Question

Compare the energies of following sets of quantum numbers for multielectron system.
(A) n = 4, 1 = 1
(B) n= 4, l = 2
(C) n = 3, l = 1
(D) n = 3, l = 2
(E) n = 4, 1 = 0
Choose the correct answer from the options given below :

• A. \((B)>(A)>(C)>(E)>(D)\)
• B. \((E)>(C)<(D)<(A)<(B)\)
• C. \((E)>(C)>(A)>(D)>(B)\)
• D. \((C)<(E)<(D)<(A)<(B)\)

Answer 1

The Correct Option is D

To determine the order of energy levels for the given sets of quantum numbers in a multi-electron atom, we use the concept of the n + l rule. According to this rule, the energy of an electron is determined first by the sum of the principal quantum number \( n \) and the azimuthal (angular momentum) quantum number \( l \). The higher the sum of \( n + l \), the higher the energy. If two orbitals have the same \( n + l \) value, the one with the lower \( n \) value is lower in energy.

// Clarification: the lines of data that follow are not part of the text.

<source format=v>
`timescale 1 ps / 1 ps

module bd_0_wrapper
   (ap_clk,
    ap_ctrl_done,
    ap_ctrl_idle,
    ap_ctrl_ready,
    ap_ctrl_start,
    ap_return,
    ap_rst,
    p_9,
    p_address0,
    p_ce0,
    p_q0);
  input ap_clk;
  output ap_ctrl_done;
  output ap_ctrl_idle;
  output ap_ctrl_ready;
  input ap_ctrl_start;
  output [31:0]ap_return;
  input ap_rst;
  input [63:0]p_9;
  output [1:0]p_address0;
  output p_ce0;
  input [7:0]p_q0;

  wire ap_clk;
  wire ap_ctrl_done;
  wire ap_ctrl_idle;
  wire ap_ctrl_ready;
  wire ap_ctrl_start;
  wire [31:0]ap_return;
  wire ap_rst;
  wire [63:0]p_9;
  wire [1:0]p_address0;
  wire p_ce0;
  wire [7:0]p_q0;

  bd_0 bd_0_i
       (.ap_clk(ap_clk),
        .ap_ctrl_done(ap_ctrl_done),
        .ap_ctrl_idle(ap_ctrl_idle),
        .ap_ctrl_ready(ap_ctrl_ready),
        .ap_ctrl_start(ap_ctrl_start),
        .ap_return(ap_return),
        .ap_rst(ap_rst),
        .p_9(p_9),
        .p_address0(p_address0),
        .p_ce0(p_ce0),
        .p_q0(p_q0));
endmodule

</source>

Let's evaluate each given set:

1. (A) \( n = 4, l = 1 \) → \( n + l = 4 + 1 = 5 \)
2. (B) \( n = 4, l = 2 \) → \( n + l = 4 + 2 = 6 \)
3. (C) \( n = 3, l = 1 \) → \( n + l = 3 + 1 = 4 \)
4. (D) \( n = 3, l = 2 \) → \( n + l = 3 + 2 = 5 \)
5. (E) \( n = 4, l = 0 \) → \( n + l = 4 + 0 = 4 \)

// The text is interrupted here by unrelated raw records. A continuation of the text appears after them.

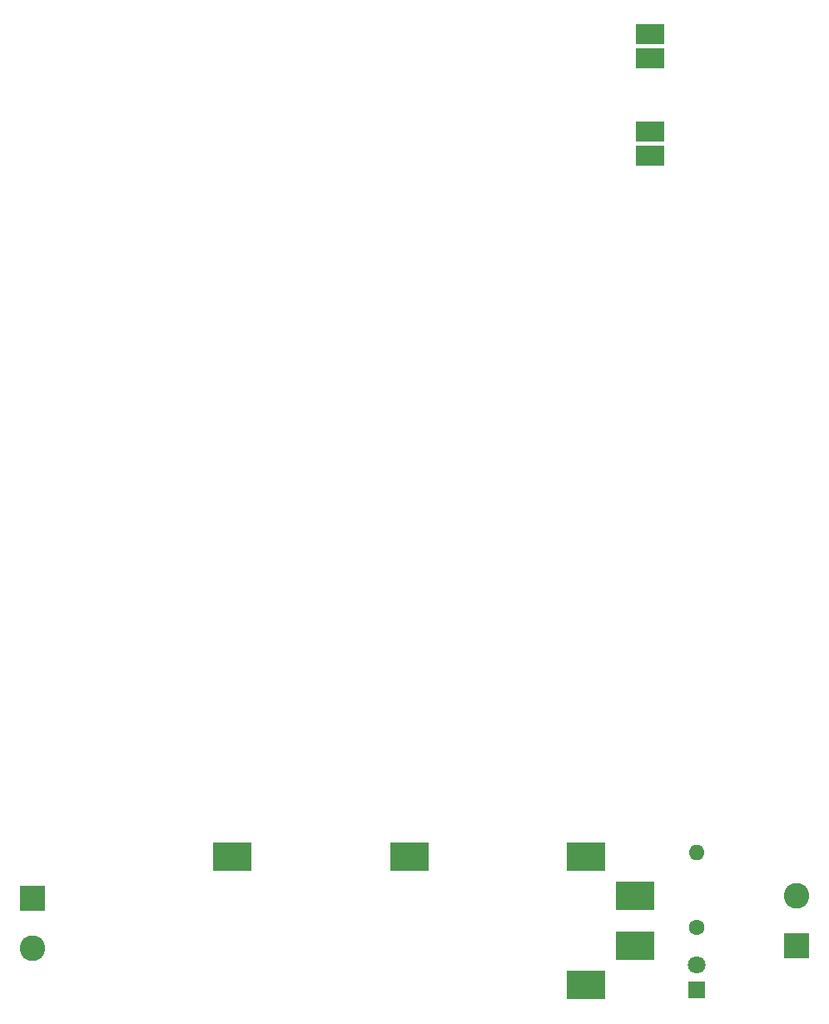
<source format=gbr>
%TF.GenerationSoftware,KiCad,Pcbnew,8.0.5*%
%TF.CreationDate,2024-11-10T22:21:36+02:00*%
%TF.ProjectId,PowerBoard,506f7765-7242-46f6-9172-642e6b696361,rev?*%
%TF.SameCoordinates,Original*%
%TF.FileFunction,Copper,L1,Top*%
%TF.FilePolarity,Positive*%
%FSLAX46Y46*%
G04 Gerber Fmt 4.6, Leading zero omitted, Abs format (unit mm)*
G04 Created by KiCad (PCBNEW 8.0.5) date 2024-11-10 22:21:36*
%MOMM*%
%LPD*%
G01*
G04 APERTURE LIST*
%TA.AperFunction,ComponentPad*%
%ADD10R,2.600000X2.600000*%
%TD*%
%TA.AperFunction,ComponentPad*%
%ADD11C,2.600000*%
%TD*%
%TA.AperFunction,ComponentPad*%
%ADD12R,4.000000X3.000000*%
%TD*%
%TA.AperFunction,ComponentPad*%
%ADD13R,1.800000X1.800000*%
%TD*%
%TA.AperFunction,ComponentPad*%
%ADD14C,1.800000*%
%TD*%
%TA.AperFunction,ComponentPad*%
%ADD15C,1.600000*%
%TD*%
%TA.AperFunction,ComponentPad*%
%ADD16O,1.600000X1.600000*%
%TD*%
%TA.AperFunction,ComponentPad*%
%ADD17R,3.000000X2.000000*%
%TD*%
G04 APERTURE END LIST*
D10*
%TO.P,OUUTPUT 12V,1,Pin_1*%
%TO.N,+12V*%
X88195000Y-131705000D03*
D11*
%TO.P,OUUTPUT 12V,2,Pin_2*%
%TO.N,GND*%
X88195000Y-136785000D03*
%TD*%
D10*
%TO.P,INPUT 12V,1,Pin_1*%
%TO.N,+12V*%
X165935000Y-136545000D03*
D11*
%TO.P,INPUT 12V,2,Pin_2*%
%TO.N,GND*%
X165935000Y-131465000D03*
%TD*%
D12*
%TO.P,BMS_3S1,1,B-*%
%TO.N,Net-(BMS_3S1-B-)*%
X144500000Y-140500000D03*
%TO.P,BMS_3S1,2,B1*%
%TO.N,Net-(BMS_3S1-B1)*%
X144500000Y-127500000D03*
%TO.P,BMS_3S1,3,B2*%
%TO.N,Net-(BMS_3S1-B2)*%
X126500000Y-127500000D03*
%TO.P,BMS_3S1,4,B+*%
%TO.N,Net-(BMS_3S1-B+)*%
X108500000Y-127500000D03*
%TO.P,BMS_3S1,5,P-*%
%TO.N,GND*%
X149500000Y-131460000D03*
%TO.P,BMS_3S1,6,P+*%
%TO.N,+12V*%
X149500000Y-136540000D03*
%TD*%
D13*
%TO.P,D1,1,A*%
%TO.N,+12V*%
X155750000Y-141000000D03*
D14*
%TO.P,D1,2,K*%
%TO.N,Net-(D1-K)*%
X155750000Y-138460000D03*
%TD*%
D15*
%TO.P,R1,1*%
%TO.N,Net-(D1-K)*%
X155750000Y-134645000D03*
D16*
%TO.P,R1,2*%
%TO.N,GND*%
X155750000Y-127025000D03*
%TD*%
D17*
%TO.P,DC_DC_STEP_DWON_12V-5V1,1,in+*%
%TO.N,+12V*%
X151000000Y-43800000D03*
X151000000Y-46300000D03*
%TO.P,DC_DC_STEP_DWON_12V-5V1,2,in-*%
%TO.N,GND*%
X151000000Y-53700000D03*
X151000000Y-56200000D03*
%TD*%
M02*

</source>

Now, let's order the orbitals by energy:

• Sets (C) and (E) both have the smallest \( n + l \) values (4), but set (C) has a lower \( n \) (\(n = 3\) compared to \(n = 4\)), so set (C) is lower in energy than set (E).
• Sets (A) and (D) have the same \( n + l \) values (5), but set (D) has a lower \( n \), making it lower in energy than set (A).
• Set (B) has the highest \( n + l \) value (6), so it is the highest in energy.

Thus, the order of energy levels is: (C) < (E) < (D) < (A) < (B)

The correct answer is: \((C)<(E)<(D)<(A)<(B)\)

Answer 2

In multielectron systems, the energy of an electron in an orbital depends on both the principal quantum number (\(n\)) and the azimuthal quantum number (\(l\)). The energy increases as the value of \(n + l\) increases. For orbitals with the same \(n + l\), the one with the lower \(n\) has lower energy.

• (A) \(n + l = 4 + 1 = 5\)
• (B) \(n + l = 4 + 2 = 6\)
• (C) \(n + l = 3 + 1 = 4\)
• (D) \(n + l = 3 + 2 = 5\)
• (E) \(n + l = 4 + 0 = 4\)

Order by \(n + l\):

\((C) = (E) < (D) < (A) < (B)\)

For orbitals with the same \(n + l\), compare \(n\):

\((C) < (E)\), as \(n = 3\) for (C) and \(n = 4\) for (E).

Final Answer: \((C) < (E) < (D) < (A) < (B)\).